Concomitantly with the French president’s visit to the Emirates, Al-Yah Satellite Communications Company (Yahsat), a subsidiary of Mubadala Development Company, signed a letter of intent with Arianespace to launch the Yahsat 1A communications satellite, the UAE’s first satellite that is manufactured by EADS, Astrium and Thales Alenia Space. The satellite is due to be launched in the second half of 2010 from the Guiana Space Center — Europe’s spaceport — on an Ariane 5 rocket.

After laying the foundation stone of Paris-Sorbonne University Abu Dhabi, the first branch of the university outside France, built by Mubadala Development Company, Nicolas Sarkozy signed a defense cooperation agreement, following a 1995 defense accord, on the establishment of a permanent French military base in the UAE. On an invitation from the UAE, France will station 400 to 500 navy, army and air force personnel in the base. According to French sources, it is to have “a significant intelligence aspect” and will also serve as a maintenance station for French ships. An agreement on setting up a branch of the French military academy St. Cyr in Qatar, right next to the biggest US base in the region and coming on the heels of the France-KSA joint exercise accord, rounded up the French president’s checklist.

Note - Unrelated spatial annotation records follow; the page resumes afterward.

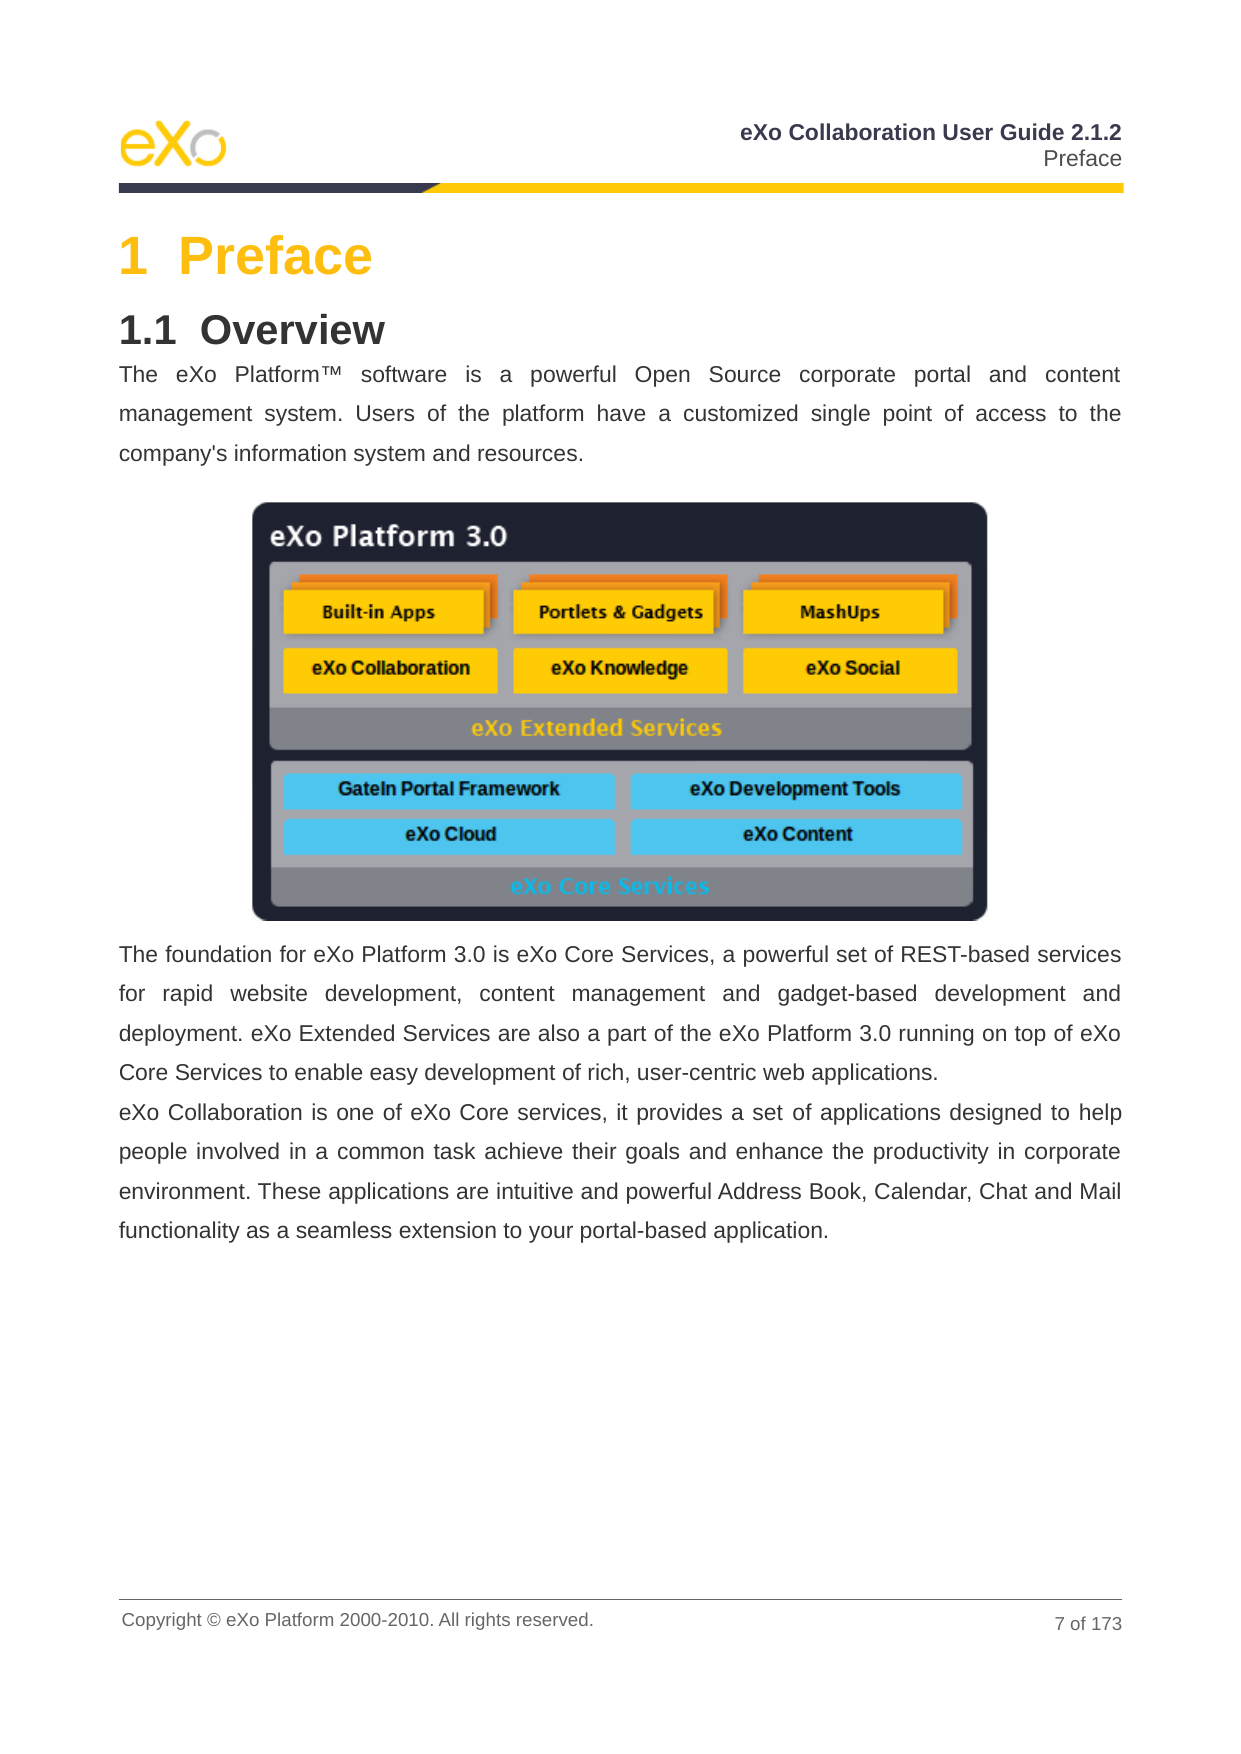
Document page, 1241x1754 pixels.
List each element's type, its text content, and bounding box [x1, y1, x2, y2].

text The foundation for eXo Platform 3.0 is eXo Core Services, a powerful set of REST-based services for rapid website development, content management and gadget-based development and deployment. eXo Extended Services are also a part of the eXo Platform 3.0 running on top of eXo Core Services to enable easy development of rich, user-centric web applications. [118, 479, 1122, 1086]
text The eXo Platform™ software is a powerful Open Source corporate portal and content management system. Users of the platform have a customized single point of access to the company's information system and resources. [118, 361, 1122, 466]
picture [118, 183, 1124, 193]
picture [120, 120, 227, 167]
picture [251, 501, 989, 921]
subtitle Overview [118, 305, 1122, 353]
subtitle Preface [118, 223, 1122, 286]
text eXo Collaboration is one of eXo Core services, it provides a set of applications designed to help people involved in a common task achieve their goals and enhance the productivity in corporate environment. These applications are intuitive and powerful Address Book, Calendar, Chat and Mail functionality as a seamless extension to your portal-based application. [118, 1099, 1122, 1243]
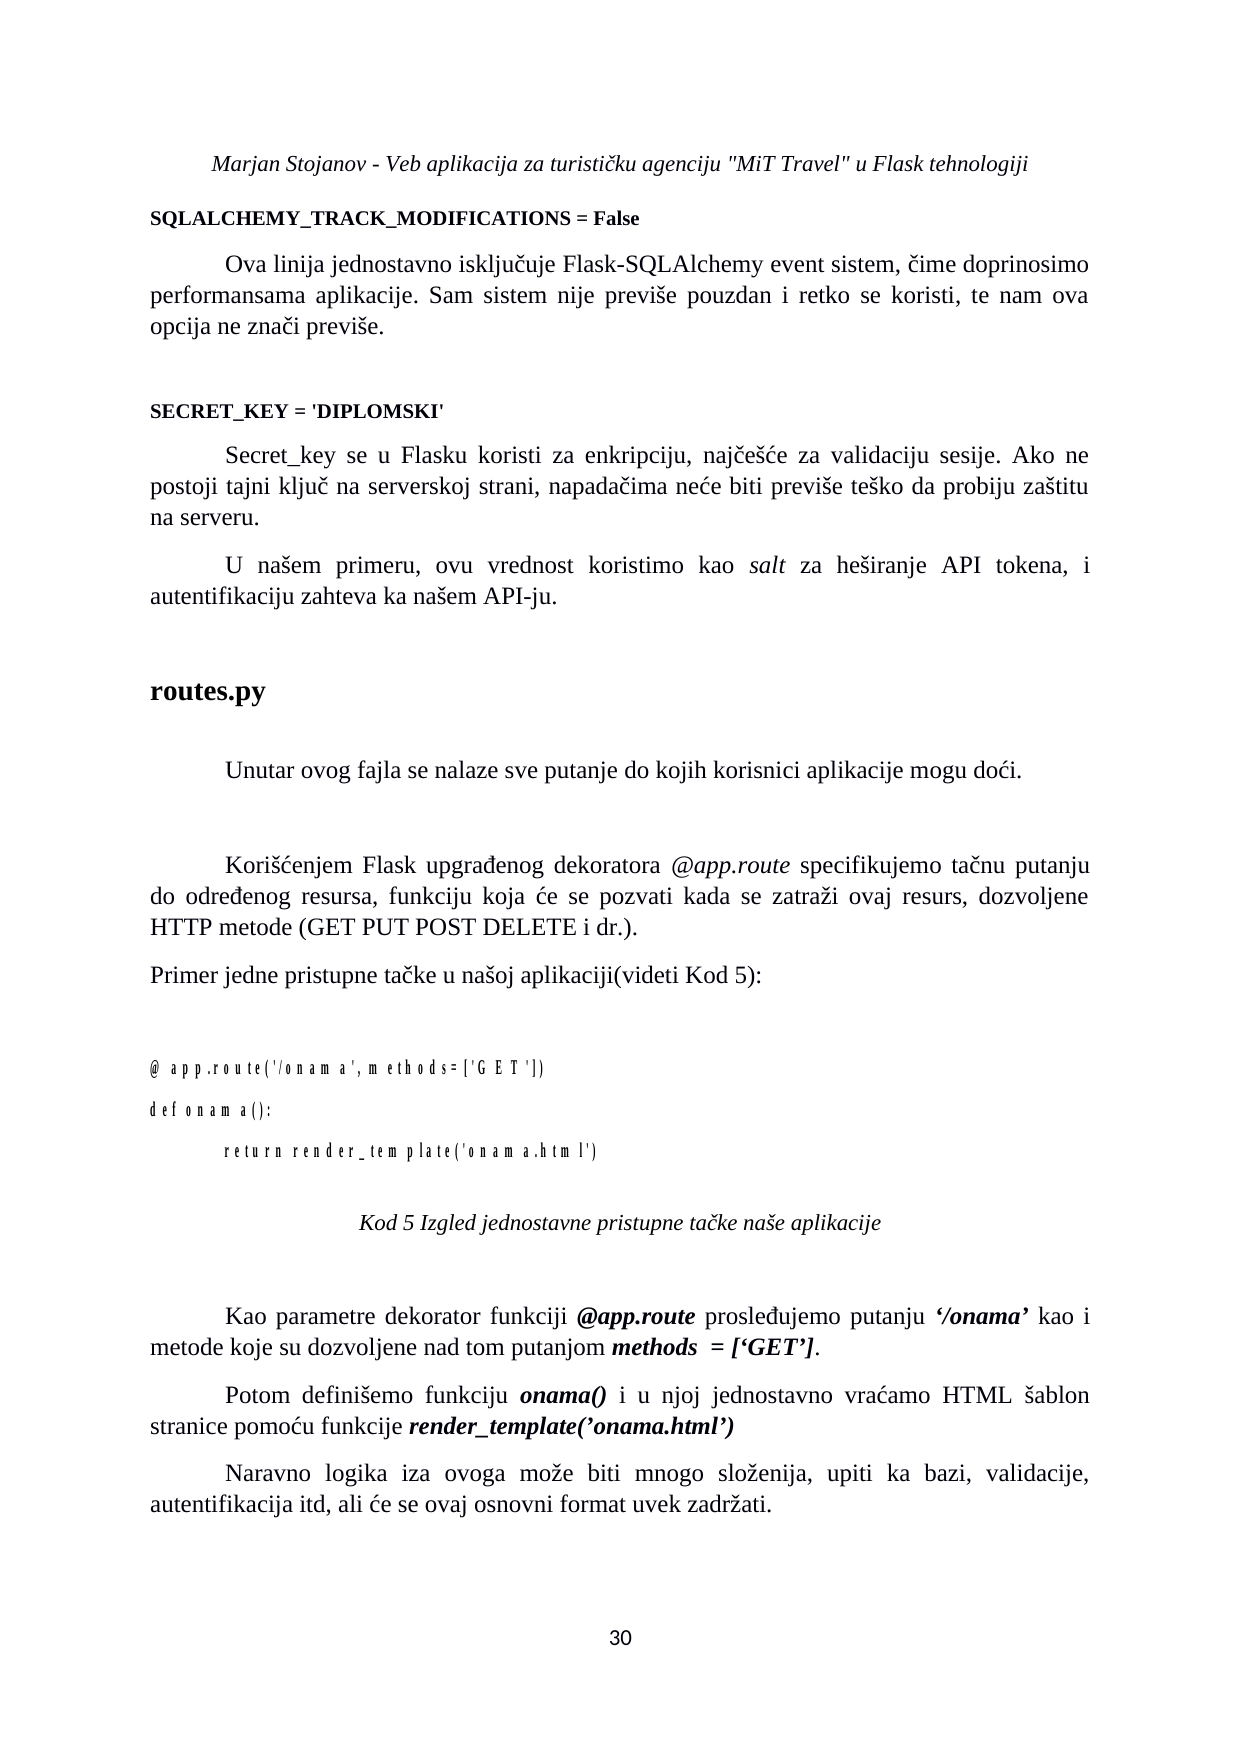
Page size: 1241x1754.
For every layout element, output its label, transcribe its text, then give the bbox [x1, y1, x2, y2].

text Ova linija jednostavno isključuje Flask-SQLAlchemy event sistem, čime doprinosimo performansama aplikacije. Sam sistem nije previše pouzdan i retko se koristi, te nam ova opcija ne znači previše. [150, 249, 1090, 339]
text SECRET_KEY = 'DIPLOMSKI' [150, 399, 1090, 423]
text Kod 5 Izgled jednostavne pristupne tačke naše aplikacije [150, 1209, 1090, 1235]
text U našem primeru, ovu vrednost koristimo kao salt za heširanje API tokena, i autentifikaciju zahteva ka našem API-ju. [150, 550, 1090, 609]
text Secret_key se u Flasku koristi za enkripciju, najčešće za validaciju sesije. Ako ne postoji tajni ključ na serverskoj strani, napadačima neće biti previše teško da probiju zaštitu na serveru. [150, 440, 1090, 531]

With this visit, part and parcel of Sarkozy’s activist foreign policy, the Gulf states are signaling a diversification, not only in matters of defense and security, but also in terms of energy policy and business. And France is on a path to move beyond its traditional regional spheres of interest — the Maghreb and Lebanon. The cultural/educational initiatives of the last years — bringing the Louvre to Abu Dhabi and dependencies of French universities to various Gulf countries — were only harbingers of a grander move by French companies and businessmen. The anecdotes about an increase of French-speakers in the lobbies of Dubai’s hotels and Abu Dhabi’s restaurants seem to confirm that perception. And the era of the Gulf as an anglosphere just may be over.